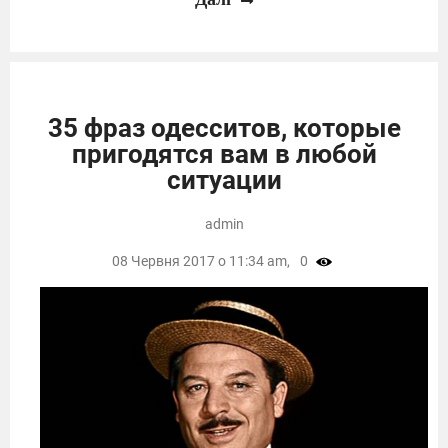
35 фраз одесситов, которые
пригодятся вам в любой
ситуации
admin
08 Червня 2017 о 11:34 am,
0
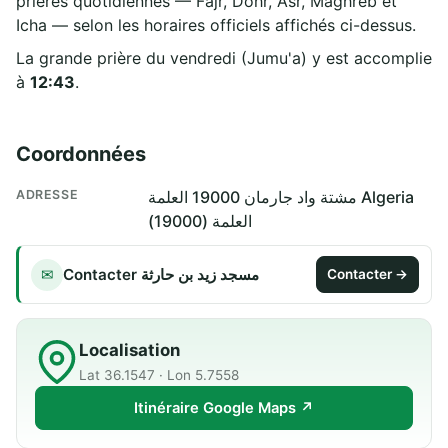
prières quotidiennes — Fajr, Dohr, Asr, Maghreb et
Icha — selon les horaires officiels affichés ci-dessus.
La grande prière du vendredi (Jumu'a) y est accomplie
à
12:43
.
Coordonnées
ADRESSE
مشتة واد جارمان 19000 العلمة Algeria
العلمة (19000)
Contacter مسجد زيد بن حارثة
✉
Contacter →
Localisation
Lat 36.1547 · Lon 5.7558
Itinéraire Google Maps ↗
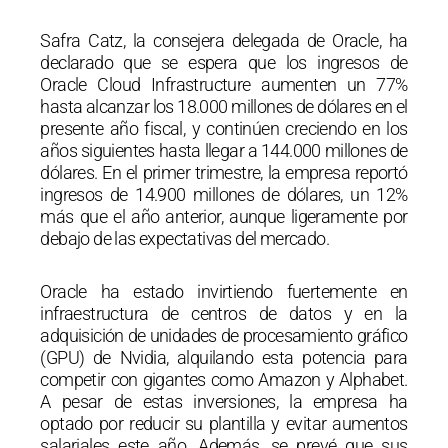
Safra Catz, la consejera delegada de Oracle, ha
declarado que se espera que los ingresos de
Oracle Cloud Infrastructure aumenten un 77%
hasta alcanzar los 18.000 millones de dólares en el
presente año fiscal, y continúen creciendo en los
años siguientes hasta llegar a 144.000 millones de
dólares. En el primer trimestre, la empresa reportó
ingresos de 14.900 millones de dólares, un 12%
más que el año anterior, aunque ligeramente por
debajo de las expectativas del mercado.
Oracle ha estado invirtiendo fuertemente en
infraestructura de centros de datos y en la
adquisición de unidades de procesamiento gráfico
(GPU) de Nvidia, alquilando esta potencia para
competir con gigantes como Amazon y Alphabet.
A pesar de estas inversiones, la empresa ha
optado por reducir su plantilla y evitar aumentos
salariales este año. Además, se prevé que sus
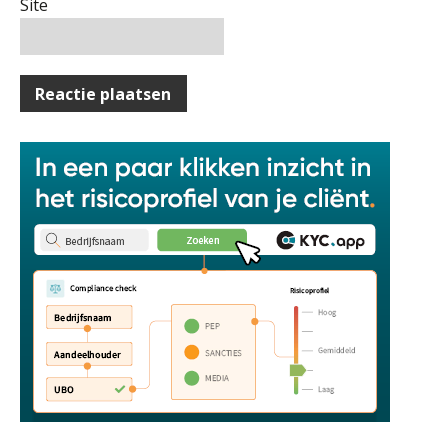
Klantadviseur Accountancy (32-40 uur)
Site
software: zo besparen accountants
twintig minuten per dossier
Finnerz
Assistent accountant Agri & Food – Groningen
aaff
Risicocategorieën AI Act blijven
onderbelicht, terwijl de
verplichtingen al gelden
Groeipad in de samenstelpraktijk:
Supervisor controlling & accounting
van gevorderd assistent naar client
KNAV
manager
Automatisering heeft direct invloed
op declarabele uren
Corporate Finance Advisor
KNAV
De volgende stap in AI: HR-assistent
Loket begrijpt nu je eigen
documenten
Audit assistent
Complimenten geven aan
KNAV
medewerkers: dit kan het opleveren
Fiscaal onzakelijksheidsvermoeden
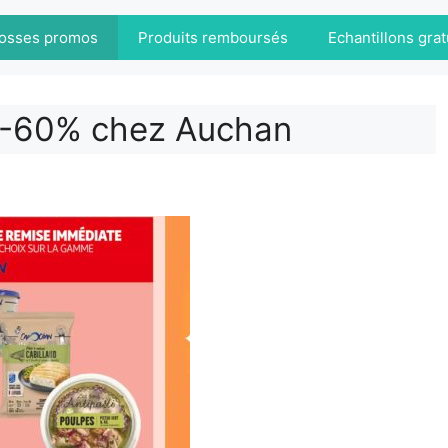
osses promos
Produits remboursés
Echantillons grat
-60% chez Auchan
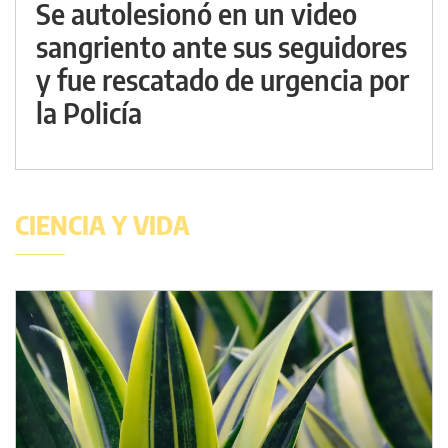
Se autolesionó en un video
sangriento ante sus seguidores
y fue rescatado de urgencia por
la Policía
CIENCIA Y VIDA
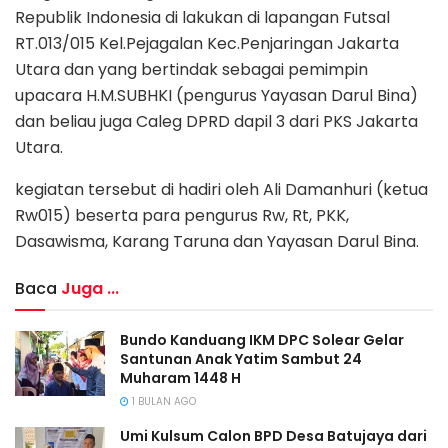
Republik Indonesia di lakukan di lapangan Futsal
RT.013/015 Kel.Pejagalan Kec.Penjaringan Jakarta
Utara dan yang bertindak sebagai pemimpin
upacara H.M.SUBHKI (pengurus Yayasan Darul Bina)
dan beliau juga Caleg DPRD dapil 3 dari PKS Jakarta
Utara.
kegiatan tersebut di hadiri oleh Ali Damanhuri (ketua
Rw015) beserta para pengurus Rw, Rt, PKK,
Dasawisma, Karang Taruna dan Yayasan Darul Bina.
Baca
Juga ...
Bundo Kanduang IKM DPC Solear Gelar
Santunan Anak Yatim Sambut 24
Muharam 1448 H
1 BULAN AGO
Umi Kulsum Calon BPD Desa Batujaya dari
.....
The reply should hold an exact repeat of the entries from their opening line through the line with "Risicocategorieën AI Act blijven", and no pictures at all.

35 фраз одесситов, которые
пригодятся вам в любой
ситуации
admin
08 Червня 2017 о 11:34 am,
0
prières quotidiennes — Fajr, Dohr, Asr, Maghreb et
Icha — selon les horaires officiels affichés ci-dessus.
La grande prière du vendredi (Jumu'a) y est accomplie
à
12:43
.
Coordonnées
ADRESSE
مشتة واد جارمان 19000 العلمة Algeria
العلمة (19000)
Contacter مسجد زيد بن حارثة
✉
Contacter →
Localisation
Lat 36.1547 · Lon 5.7558
Itinéraire Google Maps ↗
Safra Catz, la consejera delegada de Oracle, ha
declarado que se espera que los ingresos de
Oracle Cloud Infrastructure aumenten un 77%
hasta alcanzar los 18.000 millones de dólares en el
presente año fiscal, y continúen creciendo en los
años siguientes hasta llegar a 144.000 millones de
dólares. En el primer trimestre, la empresa reportó
ingresos de 14.900 millones de dólares, un 12%
más que el año anterior, aunque ligeramente por
debajo de las expectativas del mercado.
Oracle ha estado invirtiendo fuertemente en
infraestructura de centros de datos y en la
adquisición de unidades de procesamiento gráfico
(GPU) de Nvidia, alquilando esta potencia para
competir con gigantes como Amazon y Alphabet.
A pesar de estas inversiones, la empresa ha
optado por reducir su plantilla y evitar aumentos
salariales este año. Además, se prevé que sus
Klantadviseur Accountancy (32-40 uur)
Site
software: zo besparen accountants
twintig minuten per dossier
Finnerz
Assistent accountant Agri & Food – Groningen
aaff
Risicocategorieën AI Act blijven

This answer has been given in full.